When I was a kid, I always dreamed of having sports cars and mansions and models and even private jets, basically a rich spoilt billionaire lifestyle. And now that I’m older, I realized how stupid it was of me to think my life could be ever like that. Now I dream of a mortgage free life, with no credit card bills, a secure source of income, a stable relationship and a peaceful weekend. Yeah, that is the dream now.
While there is nothing wrong with the latter, that was never the life I wanted. My quarrel with the world is how ruthlessly it killed my dream. How heartlessly the world broke it. I know many people will say “This is real life, get over it. You are not the only one with the problems.” I know I’m not the only one with problems, and I know what life is, but all I asked for was to be let down easy.
You know how they say to always be strong and never give up, well it is hard work. I felt exhausted with the constant fight, the always ‘stay strong’ bullshit. I deserved a day off, a day to be weak. I was tired of this. The only thing that kept me going was hope.
Having hope is good. Hope is what made me keep moving, but I had to limit my hopes otherwise, it all became so suffocating. Funny how that works. You should have hope but not too much or else you’ll realize how disappointing it all is. The world has a sadistic sense of humor. It enjoys your misery. It feeds on it. It stripped me off of all my morality, my decency, my compassion. I never wanted to become the man I am but I couldn’t be the same man and survive the world. This is when I lost it all, the feelings, the hope, the soul. That is what the world took away from me.
I feel it is easier to not to care. The constant disappointment and hopelessness were killing me. You can stay strong and feel every bit of it or not feel anything at all. I changed into something I’m not proud of but this man can go toe to toe with the world. Sure the world is much stronger and I’ve been knocked down before, repeatedly. But I am tougher than ever, impervious to pain, to suffering.
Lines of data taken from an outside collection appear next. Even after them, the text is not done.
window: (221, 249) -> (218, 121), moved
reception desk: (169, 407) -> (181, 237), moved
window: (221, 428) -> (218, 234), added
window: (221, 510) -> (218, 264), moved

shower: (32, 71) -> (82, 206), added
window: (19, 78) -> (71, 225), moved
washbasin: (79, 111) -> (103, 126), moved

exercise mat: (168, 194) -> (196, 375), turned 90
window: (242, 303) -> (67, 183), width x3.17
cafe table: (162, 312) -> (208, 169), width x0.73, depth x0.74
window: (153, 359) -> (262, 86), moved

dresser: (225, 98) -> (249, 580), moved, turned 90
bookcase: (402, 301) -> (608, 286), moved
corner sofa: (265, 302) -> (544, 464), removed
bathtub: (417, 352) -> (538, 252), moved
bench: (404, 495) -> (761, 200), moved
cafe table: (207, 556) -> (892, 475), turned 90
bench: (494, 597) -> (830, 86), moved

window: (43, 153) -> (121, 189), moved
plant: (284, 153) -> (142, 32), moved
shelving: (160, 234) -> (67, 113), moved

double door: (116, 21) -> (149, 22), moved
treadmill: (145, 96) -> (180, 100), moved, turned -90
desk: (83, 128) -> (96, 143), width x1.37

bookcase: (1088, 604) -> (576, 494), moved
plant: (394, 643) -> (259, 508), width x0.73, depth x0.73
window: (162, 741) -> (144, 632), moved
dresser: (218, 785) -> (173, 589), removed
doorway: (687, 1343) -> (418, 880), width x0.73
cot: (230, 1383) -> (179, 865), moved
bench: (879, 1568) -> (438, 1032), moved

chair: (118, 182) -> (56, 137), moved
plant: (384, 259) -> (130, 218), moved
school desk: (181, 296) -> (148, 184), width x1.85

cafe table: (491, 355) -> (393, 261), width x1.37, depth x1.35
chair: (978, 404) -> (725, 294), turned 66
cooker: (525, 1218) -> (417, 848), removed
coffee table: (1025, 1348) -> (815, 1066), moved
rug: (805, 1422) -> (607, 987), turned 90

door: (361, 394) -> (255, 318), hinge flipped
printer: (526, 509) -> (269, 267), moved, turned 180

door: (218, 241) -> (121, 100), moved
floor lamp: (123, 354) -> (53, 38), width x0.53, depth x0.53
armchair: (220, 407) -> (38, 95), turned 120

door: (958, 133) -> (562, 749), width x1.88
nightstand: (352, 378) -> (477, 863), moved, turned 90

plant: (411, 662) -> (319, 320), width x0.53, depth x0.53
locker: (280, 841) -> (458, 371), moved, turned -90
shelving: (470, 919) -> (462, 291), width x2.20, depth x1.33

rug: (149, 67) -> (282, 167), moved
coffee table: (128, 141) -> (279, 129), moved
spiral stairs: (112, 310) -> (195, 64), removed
I don’t feel any of it. I think this is what people mean when they say I changed. They look for someone who once had feelings or compassion, not this man. This man doesn’t care. This man doesn’t love. This man wears a smile to show the world that he is still the same person but deep down he knows he left a big part of him behind.
This is the reason I can’t love or can’t have a family of my own. Because a family requires a man who cares, has a heart, who loves. I try to show the people around me that I’m the same man but the truth is I barely recognize myself. So I started to pretend, pretending to feel, pretending to have fun. I even pretend to enjoy with my friends now but I can see it in their eyes that they know I’m not the same person they once knew. But they don’t say anything. Perhaps they know why. Perhaps they changed too.
In my opinion, when people ask you to grow up, this is what the actually mean. Because a child has feelings for everything. That is why it is so easy to hurt a child. Because he trusts without doubt. Granted he gets hurt a lot, but at least he gets to feel what many of us haven’t felt in years.
Sometimes the old me tries to come back. Sometimes I feel happy. But then I realize how fragile it all is and I can’t be that way. That is when I change to this man. The man without hope or feelings, tough. Ready to fight the world.